Coup de frein inédit dans la ruée vers l’intelligence artificielle (IA). Alors que la France veut accélérer le déploiement des centres de données, un vent contraire se lève aux États-Unis. Le signal part du Maine : cet État du Nord-Est devient le premier à vouloir imposer un moratoire sur les data centers géants. Une décision provoquée par l’explosion des factures d’électricité et une défiance grandissante face aux ambitions de la Silicon Valley. Concrètement, le projet de loi voté par la chambre et le Sénat du Maine interdit aux autorités locales de délivrer un permis de construction pour des data centers dépassant 20 mégawatts de capacité électrique, et ce jusqu’à l’automne 2027. La gouverneure démocrate Janet Mills dispose de dix jours pour signer, mettre son veto ou laisser le texte entrer en vigueur sans sa signature.
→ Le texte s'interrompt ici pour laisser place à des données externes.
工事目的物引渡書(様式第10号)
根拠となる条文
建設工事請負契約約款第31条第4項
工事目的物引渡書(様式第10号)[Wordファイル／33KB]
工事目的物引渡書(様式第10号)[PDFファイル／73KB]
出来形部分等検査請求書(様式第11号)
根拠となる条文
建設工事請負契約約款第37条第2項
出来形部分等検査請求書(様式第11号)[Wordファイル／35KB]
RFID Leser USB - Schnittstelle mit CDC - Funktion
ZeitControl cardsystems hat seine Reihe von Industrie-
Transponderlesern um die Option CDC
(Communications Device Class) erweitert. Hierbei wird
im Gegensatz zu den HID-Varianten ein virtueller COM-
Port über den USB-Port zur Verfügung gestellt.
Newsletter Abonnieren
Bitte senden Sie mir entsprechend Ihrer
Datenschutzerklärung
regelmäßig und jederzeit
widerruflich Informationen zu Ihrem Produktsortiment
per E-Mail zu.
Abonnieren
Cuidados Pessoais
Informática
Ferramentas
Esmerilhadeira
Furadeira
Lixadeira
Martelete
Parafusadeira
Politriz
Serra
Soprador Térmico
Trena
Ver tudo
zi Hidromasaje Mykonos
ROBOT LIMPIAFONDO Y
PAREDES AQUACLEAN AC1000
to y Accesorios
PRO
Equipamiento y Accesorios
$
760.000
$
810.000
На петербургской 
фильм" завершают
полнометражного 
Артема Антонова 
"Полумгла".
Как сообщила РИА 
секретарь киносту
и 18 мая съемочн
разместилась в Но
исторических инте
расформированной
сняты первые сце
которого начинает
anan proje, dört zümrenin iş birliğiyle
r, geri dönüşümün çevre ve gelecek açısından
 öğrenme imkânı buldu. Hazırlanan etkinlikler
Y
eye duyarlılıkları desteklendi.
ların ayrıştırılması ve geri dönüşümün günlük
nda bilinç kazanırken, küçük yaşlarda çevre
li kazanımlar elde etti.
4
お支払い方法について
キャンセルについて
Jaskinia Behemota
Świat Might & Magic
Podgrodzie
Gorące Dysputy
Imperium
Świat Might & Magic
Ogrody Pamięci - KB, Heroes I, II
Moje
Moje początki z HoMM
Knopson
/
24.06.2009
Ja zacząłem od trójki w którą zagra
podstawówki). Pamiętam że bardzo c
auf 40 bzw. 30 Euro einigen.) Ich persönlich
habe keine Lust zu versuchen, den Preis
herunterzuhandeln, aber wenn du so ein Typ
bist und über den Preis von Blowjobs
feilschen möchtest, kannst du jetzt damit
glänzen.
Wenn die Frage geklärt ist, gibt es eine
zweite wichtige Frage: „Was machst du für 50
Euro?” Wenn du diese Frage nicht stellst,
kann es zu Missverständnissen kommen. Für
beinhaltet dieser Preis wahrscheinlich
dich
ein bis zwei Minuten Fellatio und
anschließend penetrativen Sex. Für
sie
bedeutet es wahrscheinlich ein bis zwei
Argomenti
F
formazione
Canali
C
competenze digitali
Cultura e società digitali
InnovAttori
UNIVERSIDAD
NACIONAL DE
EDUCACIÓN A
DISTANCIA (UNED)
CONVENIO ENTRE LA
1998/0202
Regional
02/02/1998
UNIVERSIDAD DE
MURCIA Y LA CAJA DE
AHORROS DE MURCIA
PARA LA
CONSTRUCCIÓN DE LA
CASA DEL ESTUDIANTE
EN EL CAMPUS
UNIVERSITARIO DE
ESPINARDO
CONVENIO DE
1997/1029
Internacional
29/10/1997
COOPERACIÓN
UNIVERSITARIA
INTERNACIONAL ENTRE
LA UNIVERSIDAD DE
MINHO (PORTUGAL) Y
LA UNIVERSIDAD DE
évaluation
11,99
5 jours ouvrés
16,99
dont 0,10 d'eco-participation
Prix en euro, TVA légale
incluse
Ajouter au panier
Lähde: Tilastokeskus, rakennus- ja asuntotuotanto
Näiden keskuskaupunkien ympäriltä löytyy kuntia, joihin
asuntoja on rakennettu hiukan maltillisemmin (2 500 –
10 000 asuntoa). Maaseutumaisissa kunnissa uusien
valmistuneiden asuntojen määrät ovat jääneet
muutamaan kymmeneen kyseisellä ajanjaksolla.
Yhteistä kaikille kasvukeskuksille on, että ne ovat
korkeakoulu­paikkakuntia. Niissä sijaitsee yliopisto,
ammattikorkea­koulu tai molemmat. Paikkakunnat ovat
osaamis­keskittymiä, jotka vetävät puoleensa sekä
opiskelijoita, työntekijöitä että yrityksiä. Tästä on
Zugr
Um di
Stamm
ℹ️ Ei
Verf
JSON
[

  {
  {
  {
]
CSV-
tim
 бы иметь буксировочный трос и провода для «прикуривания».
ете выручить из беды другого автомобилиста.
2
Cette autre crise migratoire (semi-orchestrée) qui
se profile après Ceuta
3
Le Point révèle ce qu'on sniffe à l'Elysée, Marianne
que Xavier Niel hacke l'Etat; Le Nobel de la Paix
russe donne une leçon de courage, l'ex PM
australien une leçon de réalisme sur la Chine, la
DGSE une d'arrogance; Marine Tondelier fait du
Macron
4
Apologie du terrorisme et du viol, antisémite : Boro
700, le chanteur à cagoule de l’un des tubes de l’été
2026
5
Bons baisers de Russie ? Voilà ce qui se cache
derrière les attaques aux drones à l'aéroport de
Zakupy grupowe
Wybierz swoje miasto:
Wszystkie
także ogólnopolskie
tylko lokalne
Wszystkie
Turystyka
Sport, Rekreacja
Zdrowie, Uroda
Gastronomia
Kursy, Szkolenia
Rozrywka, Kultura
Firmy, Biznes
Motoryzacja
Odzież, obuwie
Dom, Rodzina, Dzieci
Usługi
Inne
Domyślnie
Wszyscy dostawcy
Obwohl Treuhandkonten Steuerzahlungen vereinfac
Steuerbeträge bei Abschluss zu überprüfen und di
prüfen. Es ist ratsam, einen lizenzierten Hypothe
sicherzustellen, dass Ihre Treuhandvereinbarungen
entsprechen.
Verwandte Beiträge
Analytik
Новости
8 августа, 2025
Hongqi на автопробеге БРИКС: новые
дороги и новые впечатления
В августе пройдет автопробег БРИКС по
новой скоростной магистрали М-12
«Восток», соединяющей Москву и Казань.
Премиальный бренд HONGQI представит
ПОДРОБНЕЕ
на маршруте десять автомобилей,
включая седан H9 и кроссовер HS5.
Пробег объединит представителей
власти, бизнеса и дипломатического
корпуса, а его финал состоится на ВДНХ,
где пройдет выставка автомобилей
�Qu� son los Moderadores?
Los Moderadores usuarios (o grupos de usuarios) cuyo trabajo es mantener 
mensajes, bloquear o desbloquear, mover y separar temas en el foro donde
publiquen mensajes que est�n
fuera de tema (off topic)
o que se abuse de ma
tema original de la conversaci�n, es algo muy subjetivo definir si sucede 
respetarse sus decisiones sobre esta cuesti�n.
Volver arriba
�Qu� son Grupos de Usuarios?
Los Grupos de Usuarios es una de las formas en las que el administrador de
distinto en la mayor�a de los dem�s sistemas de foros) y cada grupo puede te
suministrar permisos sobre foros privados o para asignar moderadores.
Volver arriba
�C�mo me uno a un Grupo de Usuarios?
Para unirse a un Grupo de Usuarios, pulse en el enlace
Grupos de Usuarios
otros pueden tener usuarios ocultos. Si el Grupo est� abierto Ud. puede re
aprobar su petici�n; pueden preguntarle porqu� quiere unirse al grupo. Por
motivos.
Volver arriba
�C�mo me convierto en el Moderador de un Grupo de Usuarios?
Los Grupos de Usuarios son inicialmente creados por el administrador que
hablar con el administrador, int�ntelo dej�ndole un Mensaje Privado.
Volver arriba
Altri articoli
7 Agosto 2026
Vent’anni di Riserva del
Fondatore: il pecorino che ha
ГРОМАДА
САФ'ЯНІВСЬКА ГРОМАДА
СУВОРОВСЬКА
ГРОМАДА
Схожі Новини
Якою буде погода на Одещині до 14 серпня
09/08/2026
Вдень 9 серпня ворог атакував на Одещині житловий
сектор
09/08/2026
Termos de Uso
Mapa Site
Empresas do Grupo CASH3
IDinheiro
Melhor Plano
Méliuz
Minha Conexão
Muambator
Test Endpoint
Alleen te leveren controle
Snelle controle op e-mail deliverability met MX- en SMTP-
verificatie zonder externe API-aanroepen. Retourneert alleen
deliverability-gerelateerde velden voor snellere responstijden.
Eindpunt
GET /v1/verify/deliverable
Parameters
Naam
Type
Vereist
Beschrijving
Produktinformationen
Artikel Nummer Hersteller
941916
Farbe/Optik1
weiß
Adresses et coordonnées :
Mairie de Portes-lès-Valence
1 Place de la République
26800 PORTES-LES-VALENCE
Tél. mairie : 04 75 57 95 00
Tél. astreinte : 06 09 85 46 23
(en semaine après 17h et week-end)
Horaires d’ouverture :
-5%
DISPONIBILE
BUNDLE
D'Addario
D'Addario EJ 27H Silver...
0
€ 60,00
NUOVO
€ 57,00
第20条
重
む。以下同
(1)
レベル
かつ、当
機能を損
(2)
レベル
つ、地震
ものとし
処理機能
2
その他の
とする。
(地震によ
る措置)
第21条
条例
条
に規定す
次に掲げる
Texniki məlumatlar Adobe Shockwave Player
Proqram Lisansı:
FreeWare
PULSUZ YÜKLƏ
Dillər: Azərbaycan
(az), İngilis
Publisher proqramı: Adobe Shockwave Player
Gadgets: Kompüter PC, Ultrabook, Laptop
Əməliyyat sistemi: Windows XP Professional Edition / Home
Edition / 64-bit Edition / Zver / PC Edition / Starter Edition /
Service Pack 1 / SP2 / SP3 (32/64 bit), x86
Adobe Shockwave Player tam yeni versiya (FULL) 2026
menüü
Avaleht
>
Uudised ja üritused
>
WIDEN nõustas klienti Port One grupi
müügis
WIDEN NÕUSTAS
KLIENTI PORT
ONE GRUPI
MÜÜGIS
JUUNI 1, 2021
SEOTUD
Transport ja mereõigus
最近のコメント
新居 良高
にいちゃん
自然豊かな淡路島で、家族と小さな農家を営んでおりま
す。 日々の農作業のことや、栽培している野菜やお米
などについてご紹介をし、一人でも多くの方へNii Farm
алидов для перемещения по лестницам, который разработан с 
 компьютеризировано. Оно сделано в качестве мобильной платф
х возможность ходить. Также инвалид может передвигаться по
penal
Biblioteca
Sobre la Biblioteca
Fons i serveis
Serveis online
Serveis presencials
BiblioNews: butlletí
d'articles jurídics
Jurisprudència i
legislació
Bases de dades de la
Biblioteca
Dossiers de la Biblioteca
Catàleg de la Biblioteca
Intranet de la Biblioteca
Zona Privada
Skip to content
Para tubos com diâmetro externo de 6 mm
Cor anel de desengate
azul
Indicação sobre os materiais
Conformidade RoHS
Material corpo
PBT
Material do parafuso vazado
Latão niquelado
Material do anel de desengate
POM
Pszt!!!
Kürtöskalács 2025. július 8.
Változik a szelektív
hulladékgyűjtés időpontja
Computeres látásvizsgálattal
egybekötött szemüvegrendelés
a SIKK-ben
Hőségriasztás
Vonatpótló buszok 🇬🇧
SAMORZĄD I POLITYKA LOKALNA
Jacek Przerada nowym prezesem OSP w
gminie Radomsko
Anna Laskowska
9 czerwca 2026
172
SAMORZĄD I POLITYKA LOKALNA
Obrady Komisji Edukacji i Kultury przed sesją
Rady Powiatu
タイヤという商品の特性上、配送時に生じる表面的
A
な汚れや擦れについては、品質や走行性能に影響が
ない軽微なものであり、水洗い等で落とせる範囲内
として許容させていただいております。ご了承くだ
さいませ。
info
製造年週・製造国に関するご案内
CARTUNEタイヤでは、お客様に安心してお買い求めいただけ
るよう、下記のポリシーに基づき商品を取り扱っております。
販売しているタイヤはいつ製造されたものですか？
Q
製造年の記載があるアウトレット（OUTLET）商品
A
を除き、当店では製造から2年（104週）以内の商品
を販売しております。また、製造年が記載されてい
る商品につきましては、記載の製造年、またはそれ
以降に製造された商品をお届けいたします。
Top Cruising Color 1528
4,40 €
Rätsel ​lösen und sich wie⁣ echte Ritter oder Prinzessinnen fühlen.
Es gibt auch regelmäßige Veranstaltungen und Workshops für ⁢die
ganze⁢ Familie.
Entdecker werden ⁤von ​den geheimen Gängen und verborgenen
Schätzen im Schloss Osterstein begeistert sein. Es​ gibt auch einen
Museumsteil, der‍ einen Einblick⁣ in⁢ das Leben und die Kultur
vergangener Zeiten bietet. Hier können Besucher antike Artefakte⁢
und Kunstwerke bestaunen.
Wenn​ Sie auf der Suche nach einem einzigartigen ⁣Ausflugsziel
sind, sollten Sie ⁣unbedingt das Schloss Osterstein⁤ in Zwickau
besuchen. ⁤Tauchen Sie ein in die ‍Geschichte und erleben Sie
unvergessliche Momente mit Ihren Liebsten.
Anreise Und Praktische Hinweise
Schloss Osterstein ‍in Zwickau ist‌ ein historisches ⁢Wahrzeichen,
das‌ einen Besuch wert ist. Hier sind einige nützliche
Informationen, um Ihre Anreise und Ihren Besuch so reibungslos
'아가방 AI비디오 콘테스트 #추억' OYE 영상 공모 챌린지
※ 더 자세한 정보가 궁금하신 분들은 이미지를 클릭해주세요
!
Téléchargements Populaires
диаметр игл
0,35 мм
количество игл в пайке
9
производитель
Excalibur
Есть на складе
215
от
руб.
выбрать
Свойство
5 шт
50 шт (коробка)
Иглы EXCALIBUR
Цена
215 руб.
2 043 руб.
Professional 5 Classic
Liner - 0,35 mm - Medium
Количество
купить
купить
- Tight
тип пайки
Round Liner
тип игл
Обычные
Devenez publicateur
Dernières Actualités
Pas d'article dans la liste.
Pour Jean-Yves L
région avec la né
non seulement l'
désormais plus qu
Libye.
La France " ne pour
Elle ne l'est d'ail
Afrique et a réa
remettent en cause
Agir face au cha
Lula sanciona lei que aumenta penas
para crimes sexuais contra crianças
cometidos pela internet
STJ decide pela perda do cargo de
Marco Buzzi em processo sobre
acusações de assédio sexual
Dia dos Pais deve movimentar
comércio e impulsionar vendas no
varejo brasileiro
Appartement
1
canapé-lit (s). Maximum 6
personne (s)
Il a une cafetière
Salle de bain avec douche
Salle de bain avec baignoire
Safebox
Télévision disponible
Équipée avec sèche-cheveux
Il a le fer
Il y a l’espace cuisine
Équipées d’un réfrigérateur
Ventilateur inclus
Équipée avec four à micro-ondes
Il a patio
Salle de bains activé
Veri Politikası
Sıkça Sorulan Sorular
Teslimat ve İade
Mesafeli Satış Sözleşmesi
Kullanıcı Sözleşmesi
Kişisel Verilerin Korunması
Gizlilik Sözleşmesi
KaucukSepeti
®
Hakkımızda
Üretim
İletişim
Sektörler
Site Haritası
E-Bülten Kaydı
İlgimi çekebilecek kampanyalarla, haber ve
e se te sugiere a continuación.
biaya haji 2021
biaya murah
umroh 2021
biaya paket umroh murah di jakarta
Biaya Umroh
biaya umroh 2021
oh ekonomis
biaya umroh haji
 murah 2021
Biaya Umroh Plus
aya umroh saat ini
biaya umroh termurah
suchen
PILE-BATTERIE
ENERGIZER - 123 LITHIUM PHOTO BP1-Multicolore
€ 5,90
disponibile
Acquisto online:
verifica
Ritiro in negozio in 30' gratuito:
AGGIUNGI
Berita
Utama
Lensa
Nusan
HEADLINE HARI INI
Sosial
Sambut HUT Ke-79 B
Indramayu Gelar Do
Ce coup de frein est d’autant plus notable qu’à la différence du Texas ou d’autres Etats américains abritant de nombreux data centers, le Maine n’en compte qu’une dizaine. Mais ses habitants font face à l’une des plus fortes hausses des tarifs d’électricité du pays, et envoient ainsi un message clair aux géants de la tech : l’IA a un coût et ils ne veulent pas en payer le prix. 

La décision, votée par les deux chambres, ne sera sans doute pas isolée. Onze autres États américains examinent des textes similaires, dans un contexte de contestation croissante des projets d’infrastructures liés à l’IA. Car le nombre de data centers a bondi dans le pays, et avec eux l’énergie consommée. Un constat établi par le deuxième rapport sur l’énergie et l’IA de l’Agence Internationale de l’Energie qui constate une croissance de 17% de la demande d’électricité des seuls centres de données en 2025, soit près de six fois la hausse de la demande totale mondiale en électricité (3%).